On Tuesday, the Israeli army practiced its largest evacuation exercise ever, simulating the clearance of dozens of Israeli towns near the border with Lebanon.
IDF simulates evacuation of Israeli pop. from northern border in largest exercise to date. https://t.co/Z4zuh6YE0p
The exercise was carried out to test the Israel Defence Forces (IDF) preparedness “for an irregular, large-scale emergency,” said a post on the IDF’s blog.
The IDF cited Hezbollah’s “stockpiling” of missiles as well as its activity in southern Syria, which borders the Israeli-occupied Golan Heights, as justification for its evacuation exercise.
The IDF is also installing concrete barriers and clearing cliffs along the Lebanese border in anticipation of a possible Hezbollah infiltration, according to the liberal Israeli daily Haaretz.
Israel and Hezbollah have not been at war for a decade, so in some ways the IDF’s evacuation exercises and other activities seem like the products of paranoia.
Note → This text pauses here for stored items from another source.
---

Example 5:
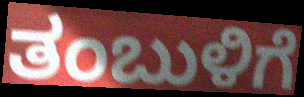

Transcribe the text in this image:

ತಂಬುಳಿಗೆ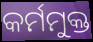
କର୍ମମୁକ୍ତ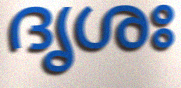
ദൃശഃ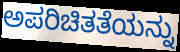
ಅಪರಿಚಿತತೆಯನ್ನು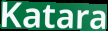
Katara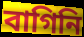
বাগিনিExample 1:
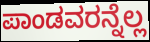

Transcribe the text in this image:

ಪಾಂಡವರನ್ನೆಲ್ಲ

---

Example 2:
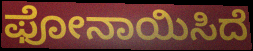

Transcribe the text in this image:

ಫೋನಾಯಿಸಿದೆ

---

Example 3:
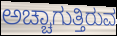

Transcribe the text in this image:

ಅಚ್ಚಾಗುತ್ತಿರುವ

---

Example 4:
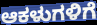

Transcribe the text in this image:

ಆಕಳುಗಳಿಗೆ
However, last week, Iran’s semi-official Fars news agency reported that Hezbollah forces were preparing to move into Quneitra province in southern Syria, which borders northeast Israel.
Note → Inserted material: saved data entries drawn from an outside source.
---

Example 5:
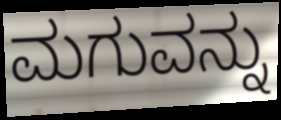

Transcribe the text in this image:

ಮಗುವನ್ನುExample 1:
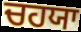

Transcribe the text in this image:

ਚਹਯਾ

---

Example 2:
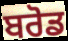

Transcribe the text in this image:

ਬਰੋਡ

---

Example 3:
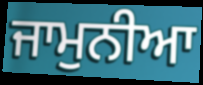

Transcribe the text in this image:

ਜਾਮੁਨੀਆ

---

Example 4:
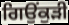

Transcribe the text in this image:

ਗਿਉਂਕੁੜੀ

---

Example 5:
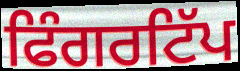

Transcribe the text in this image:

The Fars report said that the objective of Hezbollah’s advance into Quneitra was to battle the Salafist groups that currently hold sway there—not to attempt any kind of attack against Israel, which has remained mostly insulated from the Syrian civil war over the past five years.
But the Jewish state may have other reasons to fear Hezbollah: in February, for example, the Shia militant group’s leader, Hassan Nasrallah, threatened to launch missiles at the Ammonia plant in the northern Israeli city of Haifa, which he claimed would “equal the same amount of death as an atomic bomb.”
Israel and Hezbollah have also clashed in Syria recently. In April, Israeli Prime Minister Benjamin Netanyahu admitted that the Israeli Air Force had carried out dozens of airstrikes in recent years against Hezbollah targets in Syria.
In May, when Mustafa Badreddine, Hezbollah’s top commander in Syria, was killed near Damascus, Lebanese TV claimed he’d been taken out by an Israeli airstrike. In reality, it’s still not clear who killed Badreddine.
All told, relations between Israel and Hezbollah have been unprecedently calm over the past ten years, so it may turn out the IDF’s theoretical evacuation is just that: theoretical.